Winds of change in Mexico | Daily News

Winds of change in Mexico

Another newcomer challenging the Establishment has arisen on the international stage, this time in Central America. Mexico’s pivotal Presidential Election held on Sunday ended with a massive victory for the former Mayor of Mexico City Andrés Manuel López Obrador — a populist nationalist representing the left-wing political party Morena that he founded just four years ago. This was the largest-ever election in the country with almost 90 million eligible voters and 18,000 open positions, with the Presidential race dominating the headlines and commanding the most attention of voters.

Obrador, affectionately called AMLO after his initials, had a simple message that resonated widely with the electorate – he would do everything possible to end drug and gang related violence, corruption at all levels and rampant poverty. His ascension to the presidency marks a major change for a country that has been led by the same two political parties for almost 90 years.

It reflects widespread disillusionment with outgoing President Enrique Peña Nieto and the ruling PRI Party. Mexico’s other main party, the conservative National Action Party (PAN), also came under criticism for not tackling widespread violence and ingrained corruption. (Obrador will not take office until December 1, leaving Nieto at the helm for five more months)

There was another reason for Obrador’s popularity among voters. He has pledged to demand respect from US President Donald Trump, whose hardline stance on building a wall at the Mexican border and immigration from South America in general had strained relations between the two countries, perhaps to their lowest level in decades. Mexico has already ruled out paying for the wall and this policy is unlikely to change under Obrador. But in a sign of goodwill, Trump on Sunday night congratulated López Obrador for the win.

“Congratulations to Andres Manuel Lopez Obrador on becoming the next President of Mexico. I look very much forward to working with him,” Trump tweeted. “There is much to be done that will benefit both the United States and Mexico!”.

Indeed, the coming months will offer a clearer picture of how López Obrador will handle his new role. Obrador drew huge support from Mexicans, as hundreds of thousands flooded stadiums, city plazas and rally venues to hear him speak. His challenge is to make that popularity last throughout his term, which is no means easy given the huge challenges ahead.

Obrador was frank enough to admit that main problem facing Mexico is corruption - a “cancer that is destroying this country.” His foreign policy will no doubt pivot on the US and he has offered no clues on links with other countries. In fact, he has maintained an almost obsessive focus on addressing internal issues, saying: “The best foreign policy is domestic.” He has thus promised increased pensions, educational grants for youth and more support for farmers.

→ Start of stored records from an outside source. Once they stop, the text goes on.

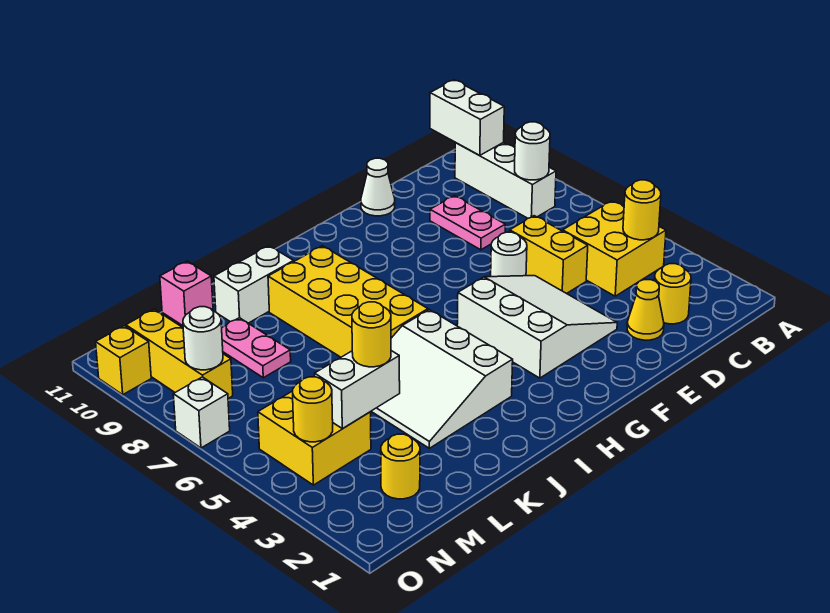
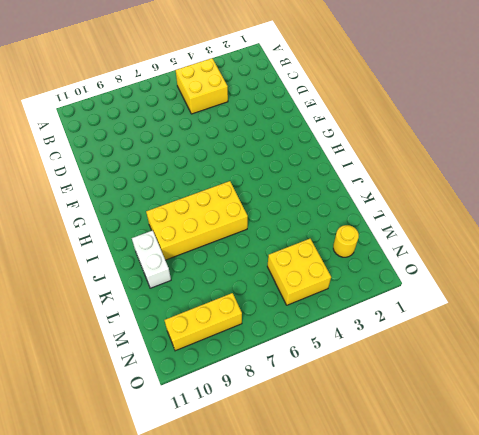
none -> white brick B8:B10 level 1
none -> yellow round brick C2 level 1
none -> yellow cone D2 level 1

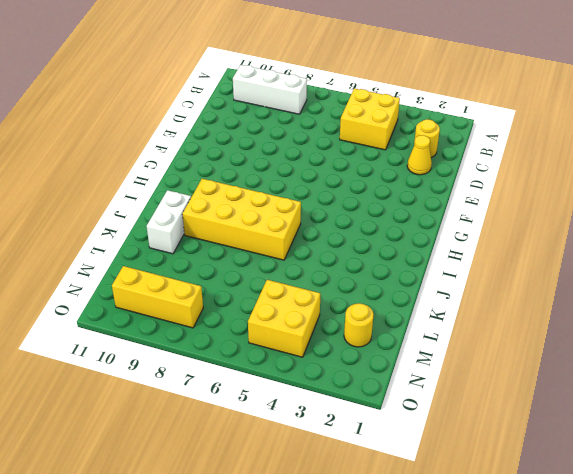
none -> yellow brick D5:D6 level 1
none -> pink plate D8:D9 level 1
none -> white slope E3:G5 level 1 top G

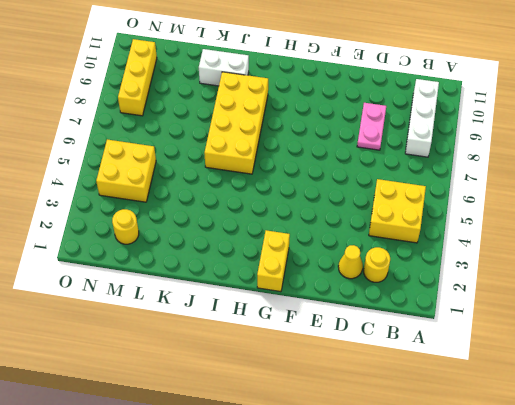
yellow brick G1:G2 level 1 -> yellow brick D5:D6 level 1
none -> white slope E3:G5 level 1 top G
none -> white round brick E6 level 1
none -> white cone E11 level 1

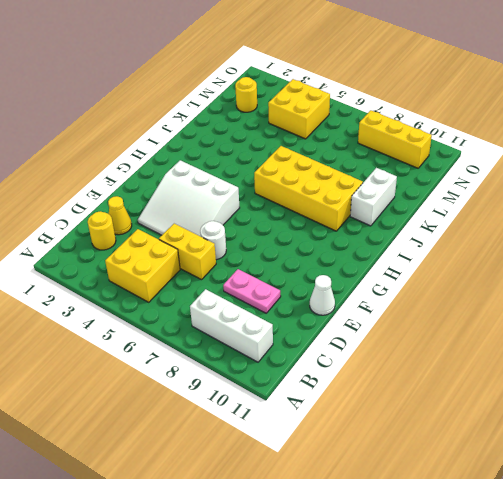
none -> white slope I3:K5 level 1 top I
none -> pink plate L8:L9 level 1
none -> pink brick L11 level 1

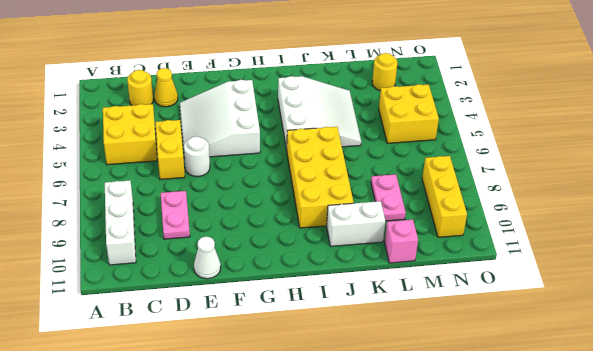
none -> white brick O7 level 1
none -> yellow brick O10 level 1
none -> yellow round brick B4 level 2

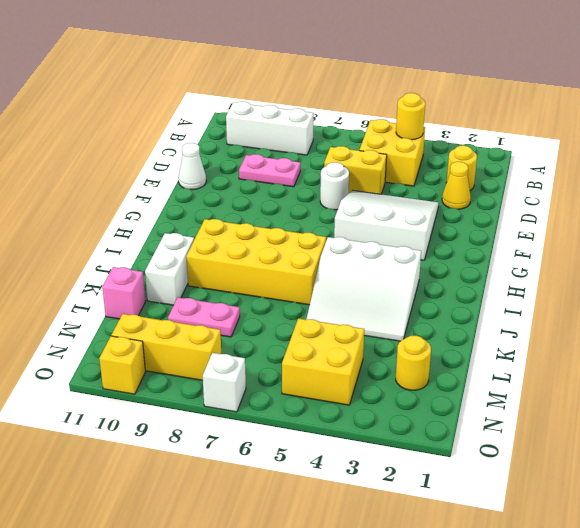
none -> white round brick B8 level 2
none -> white brick B10:B11 level 2
none -> white brick L4:M4 level 2

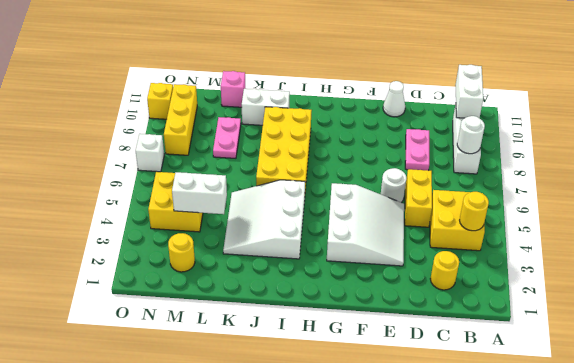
none -> yellow cone D2 level 1
none -> yellow round brick N4 level 2
none -> white round brick N8 level 2

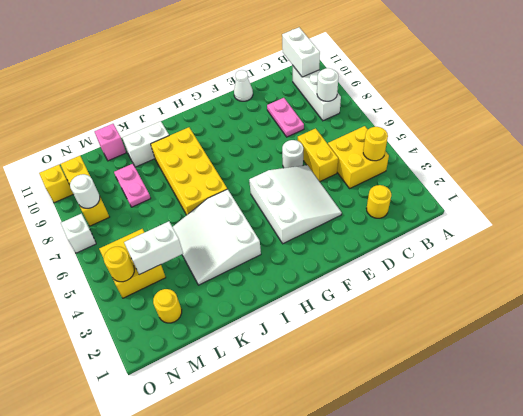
none -> yellow cone D2 level 1
none -> yellow round brick L4 level 3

Tackling violence should be his other main concern. Almost 110,000 Mexicans have been murdered since Nieto took office at the end of 2012. This year’s election campaign was one of the bloodiest in recent memory, leaving more than 130 candidates and others dead including Arturo Gomez, Mayor of Petatlan in the State of Guerrero. In the clearest sign linking official corruption with violence, the entire policy force of the city was disarmed and detained on suspicion. At the other end of the spectrum, Mexico badly suffers from a shortage of police personnel to tackle crime, with at least 116,000 positions unfilled. In the meantime, lawmakers have passed an “Interior Security Law” giving the military an official role in policing.

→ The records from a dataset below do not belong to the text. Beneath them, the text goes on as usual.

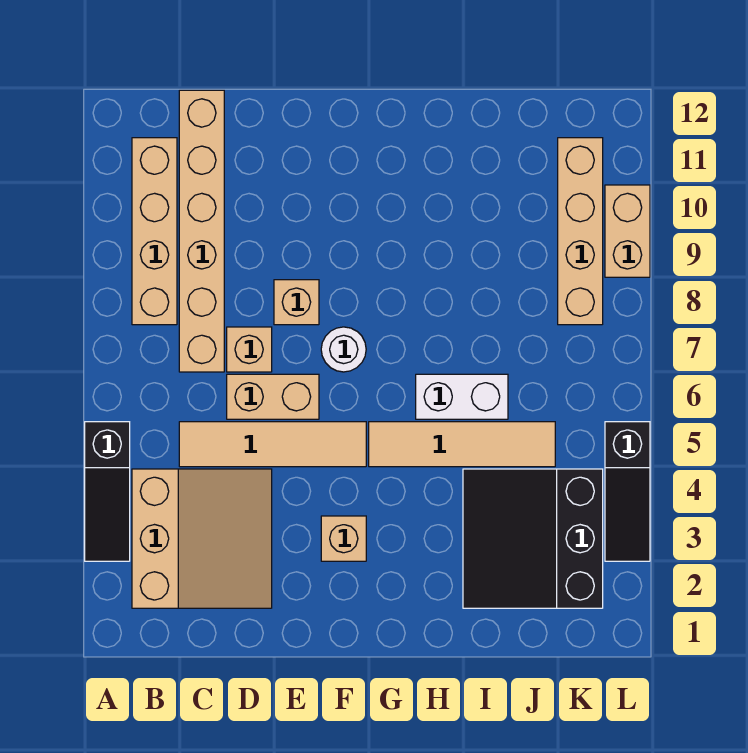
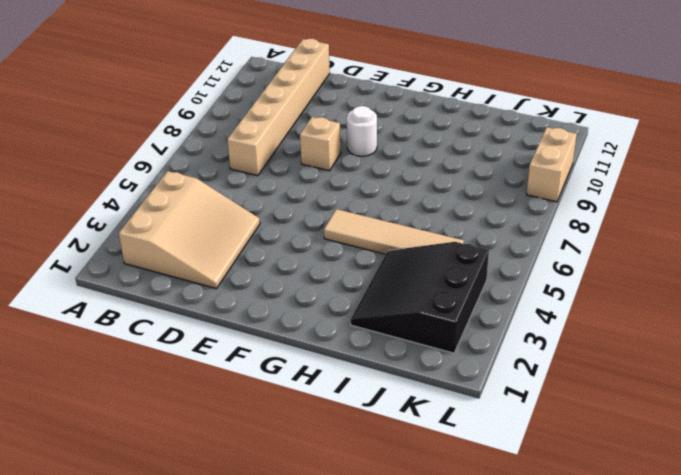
white round brick F9 level 1 -> white round brick F7 level 1
none -> black slope A3:A5 level 1 top 5
none -> tan brick B8:B11 level 1
none -> tan tile C5:F5 level 1

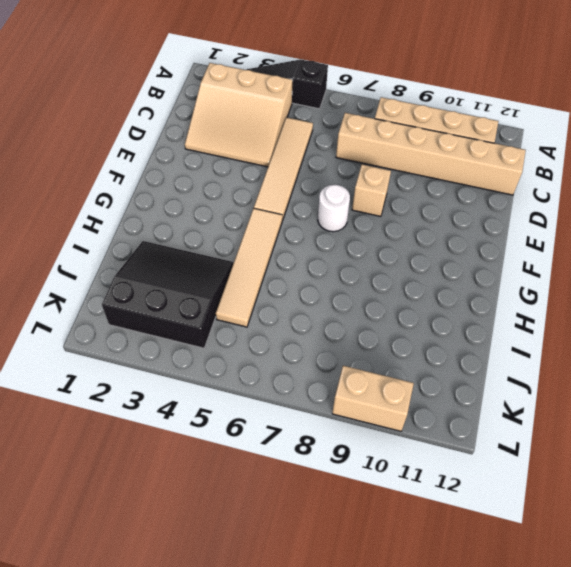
none -> tan brick D6:E6 level 1
none -> tan brick D7 level 1
none -> tan brick F3 level 1

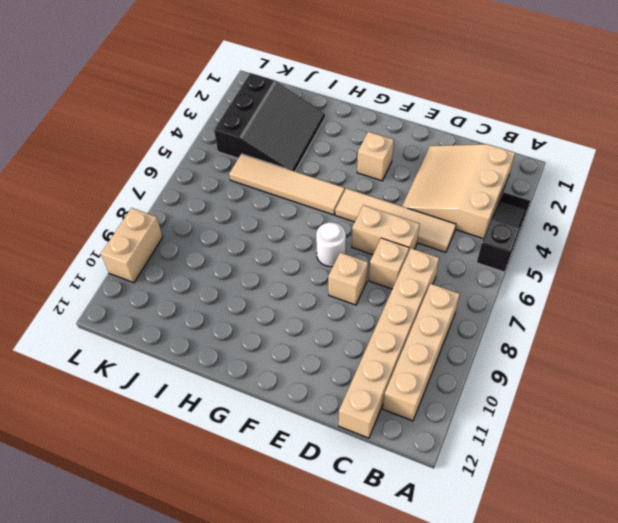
none -> white brick H6:I6 level 1
none -> tan brick K8:K11 level 1
none -> black slope L3:L5 level 1 top 5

In fact, the military has had some success with cracking down on drug cartels under a directive of President Felipe Calderon in 2006. Since the crackdown on drug cartels began, many important drug kingpins have been arrested, leaving gangs to fight among themselves and fragment. That has lead to more, smaller gangs who are competing over the existing drug trade infrastructure and looking for new business. The dreaded Sinaloa cartel formerly headed by the captured kingpin Joaquín “El Chapo” Guzmán, has invested heavily in the production of Fentanyl, a new synthetic opioid considered to be 50 times stronger than heroin.

Among the new gang ventures are robbing freight trains, extorting money from civilians and illegally extracting oil, or “huachicoleo”, a phenomenon that has gone up by 790% in the last five years. Many politicians are said to be involved in this ring – 12 mayors from Puebla State were arrested last year on suspicion of involvement in fuel-stealing.

Obrador will have his hands full dealing with all these problems for the next six years. He is under no illusion that it will be a walk in the park – he told voters that “we are dealing with a country at war”. He has an opportunity to reshape and rebuild the nation, a task that has so far eluded his predecessors. If he can end the violence and tackle corruption, economic growth will naturally follow for the second largest economy in Latin America. At the politically young age of 64, Obrador could be just the right man to lead Mexico beyond 2024.